**Directive:** Gather every line in the listing below that contains the string "newSketch". Case counts.

**Raw data:**
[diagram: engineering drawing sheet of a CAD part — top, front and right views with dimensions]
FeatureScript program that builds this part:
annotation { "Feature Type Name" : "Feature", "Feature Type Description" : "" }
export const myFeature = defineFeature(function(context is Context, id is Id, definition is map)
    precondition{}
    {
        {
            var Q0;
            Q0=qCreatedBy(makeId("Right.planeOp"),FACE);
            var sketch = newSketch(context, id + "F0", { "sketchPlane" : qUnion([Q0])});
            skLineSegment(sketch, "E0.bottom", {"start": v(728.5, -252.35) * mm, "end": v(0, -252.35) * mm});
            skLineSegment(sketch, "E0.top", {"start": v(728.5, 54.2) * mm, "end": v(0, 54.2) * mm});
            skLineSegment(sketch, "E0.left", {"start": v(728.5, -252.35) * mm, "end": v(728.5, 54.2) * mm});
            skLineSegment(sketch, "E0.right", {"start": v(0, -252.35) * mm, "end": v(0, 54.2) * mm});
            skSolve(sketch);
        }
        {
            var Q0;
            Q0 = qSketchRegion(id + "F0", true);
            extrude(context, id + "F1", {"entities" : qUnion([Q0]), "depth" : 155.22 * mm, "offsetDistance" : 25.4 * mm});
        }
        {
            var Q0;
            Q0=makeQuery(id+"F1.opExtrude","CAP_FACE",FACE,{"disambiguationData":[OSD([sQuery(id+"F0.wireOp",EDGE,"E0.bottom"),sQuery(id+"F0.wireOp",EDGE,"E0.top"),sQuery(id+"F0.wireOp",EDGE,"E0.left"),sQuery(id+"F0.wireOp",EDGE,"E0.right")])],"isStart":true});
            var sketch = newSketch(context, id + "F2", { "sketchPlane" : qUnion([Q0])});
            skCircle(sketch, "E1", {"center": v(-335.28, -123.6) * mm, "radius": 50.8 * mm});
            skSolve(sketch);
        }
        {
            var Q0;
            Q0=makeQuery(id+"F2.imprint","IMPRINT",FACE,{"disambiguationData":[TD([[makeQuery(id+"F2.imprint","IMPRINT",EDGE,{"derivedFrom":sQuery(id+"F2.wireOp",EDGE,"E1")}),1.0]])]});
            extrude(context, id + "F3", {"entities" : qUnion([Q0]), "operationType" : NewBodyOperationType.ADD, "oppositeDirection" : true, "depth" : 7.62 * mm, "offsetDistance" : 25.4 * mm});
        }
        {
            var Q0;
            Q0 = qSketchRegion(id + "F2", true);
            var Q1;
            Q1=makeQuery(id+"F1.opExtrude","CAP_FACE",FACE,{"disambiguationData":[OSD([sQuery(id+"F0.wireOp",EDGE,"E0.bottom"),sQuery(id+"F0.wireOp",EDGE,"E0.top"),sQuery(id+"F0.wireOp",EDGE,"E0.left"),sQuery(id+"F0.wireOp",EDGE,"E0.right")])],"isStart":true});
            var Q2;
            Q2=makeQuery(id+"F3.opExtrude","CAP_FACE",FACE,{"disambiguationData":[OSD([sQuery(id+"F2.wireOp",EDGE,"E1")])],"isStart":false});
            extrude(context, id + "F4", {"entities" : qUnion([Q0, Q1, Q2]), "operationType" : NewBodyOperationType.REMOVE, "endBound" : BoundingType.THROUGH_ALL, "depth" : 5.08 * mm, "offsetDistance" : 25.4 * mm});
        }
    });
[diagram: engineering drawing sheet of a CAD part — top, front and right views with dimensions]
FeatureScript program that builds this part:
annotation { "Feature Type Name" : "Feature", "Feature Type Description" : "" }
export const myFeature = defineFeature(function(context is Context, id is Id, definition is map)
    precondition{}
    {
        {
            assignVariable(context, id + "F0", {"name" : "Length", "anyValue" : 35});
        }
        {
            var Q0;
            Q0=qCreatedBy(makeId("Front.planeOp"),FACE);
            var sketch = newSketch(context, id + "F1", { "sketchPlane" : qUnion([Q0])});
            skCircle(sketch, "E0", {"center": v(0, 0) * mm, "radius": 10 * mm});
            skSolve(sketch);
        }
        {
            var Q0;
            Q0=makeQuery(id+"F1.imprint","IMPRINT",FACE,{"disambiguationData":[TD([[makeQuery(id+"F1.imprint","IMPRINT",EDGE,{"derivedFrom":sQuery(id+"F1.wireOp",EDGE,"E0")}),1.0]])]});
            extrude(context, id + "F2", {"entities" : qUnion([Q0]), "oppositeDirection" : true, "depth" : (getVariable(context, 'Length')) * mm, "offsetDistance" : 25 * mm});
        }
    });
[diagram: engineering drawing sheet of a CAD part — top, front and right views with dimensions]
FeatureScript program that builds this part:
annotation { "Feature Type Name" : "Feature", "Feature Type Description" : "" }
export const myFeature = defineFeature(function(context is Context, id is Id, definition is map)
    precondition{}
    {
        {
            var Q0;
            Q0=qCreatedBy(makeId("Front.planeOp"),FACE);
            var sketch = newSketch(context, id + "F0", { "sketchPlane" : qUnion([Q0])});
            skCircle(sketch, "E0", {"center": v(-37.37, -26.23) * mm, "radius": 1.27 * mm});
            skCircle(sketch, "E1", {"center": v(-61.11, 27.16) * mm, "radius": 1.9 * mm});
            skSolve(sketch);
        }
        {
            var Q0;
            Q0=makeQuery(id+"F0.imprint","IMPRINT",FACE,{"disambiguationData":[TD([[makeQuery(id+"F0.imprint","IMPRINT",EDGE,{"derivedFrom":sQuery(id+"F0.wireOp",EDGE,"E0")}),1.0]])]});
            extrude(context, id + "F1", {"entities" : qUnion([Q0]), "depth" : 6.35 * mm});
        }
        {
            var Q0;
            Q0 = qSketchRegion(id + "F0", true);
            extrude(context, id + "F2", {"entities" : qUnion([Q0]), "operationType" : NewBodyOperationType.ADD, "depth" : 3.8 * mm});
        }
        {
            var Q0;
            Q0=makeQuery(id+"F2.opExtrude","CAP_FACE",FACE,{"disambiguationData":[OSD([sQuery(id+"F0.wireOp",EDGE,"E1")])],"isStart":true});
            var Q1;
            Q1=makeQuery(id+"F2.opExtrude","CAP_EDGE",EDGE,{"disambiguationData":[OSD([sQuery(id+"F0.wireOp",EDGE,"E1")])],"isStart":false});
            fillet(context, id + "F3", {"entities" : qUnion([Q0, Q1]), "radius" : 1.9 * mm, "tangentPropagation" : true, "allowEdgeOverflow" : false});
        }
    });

**Solution to this task:**
            var sketch = newSketch(context, id + "F0", { "sketchPlane" : qUnion([Q0])});
            var sketch = newSketch(context, id + "F2", { "sketchPlane" : qUnion([Q0])});
            var sketch = newSketch(context, id + "F1", { "sketchPlane" : qUnion([Q0])});
            var sketch = newSketch(context, id + "F0", { "sketchPlane" : qUnion([Q0])});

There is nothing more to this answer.